Data to examine section start

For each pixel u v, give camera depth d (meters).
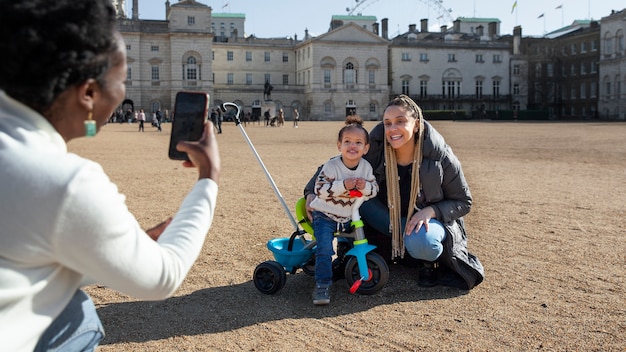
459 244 4.55
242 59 78.69
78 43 1.44
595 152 19.00
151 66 68.50
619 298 4.29
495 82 82.25
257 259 5.45
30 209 1.37
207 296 4.41
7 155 1.40
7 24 1.37
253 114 72.81
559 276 4.85
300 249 4.69
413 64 79.56
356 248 4.32
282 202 4.55
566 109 83.69
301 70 78.94
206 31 68.69
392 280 4.80
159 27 68.69
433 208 4.48
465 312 4.04
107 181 1.53
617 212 7.75
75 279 1.58
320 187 4.18
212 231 6.63
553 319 3.89
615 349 3.40
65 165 1.43
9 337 1.42
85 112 1.58
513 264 5.22
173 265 1.61
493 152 19.30
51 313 1.52
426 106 79.94
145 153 19.34
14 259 1.41
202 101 1.88
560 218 7.34
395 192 4.52
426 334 3.65
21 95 1.47
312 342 3.54
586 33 79.50
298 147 22.77
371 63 76.19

Data to examine section end

**Work request:**
All of the material above is to be retyped exactly, with no pictures included.

**Problem solution:**
For each pixel u v, give camera depth d (meters).
459 244 4.55
242 59 78.69
78 43 1.44
595 152 19.00
151 66 68.50
619 298 4.29
495 82 82.25
257 259 5.45
30 209 1.37
207 296 4.41
7 155 1.40
7 24 1.37
253 114 72.81
559 276 4.85
300 249 4.69
413 64 79.56
356 248 4.32
282 202 4.55
566 109 83.69
301 70 78.94
206 31 68.69
392 280 4.80
159 27 68.69
433 208 4.48
465 312 4.04
107 181 1.53
617 212 7.75
75 279 1.58
320 187 4.18
212 231 6.63
553 319 3.89
615 349 3.40
65 165 1.43
9 337 1.42
85 112 1.58
513 264 5.22
173 265 1.61
493 152 19.30
51 313 1.52
426 106 79.94
145 153 19.34
14 259 1.41
202 101 1.88
560 218 7.34
395 192 4.52
426 334 3.65
21 95 1.47
312 342 3.54
586 33 79.50
298 147 22.77
371 63 76.19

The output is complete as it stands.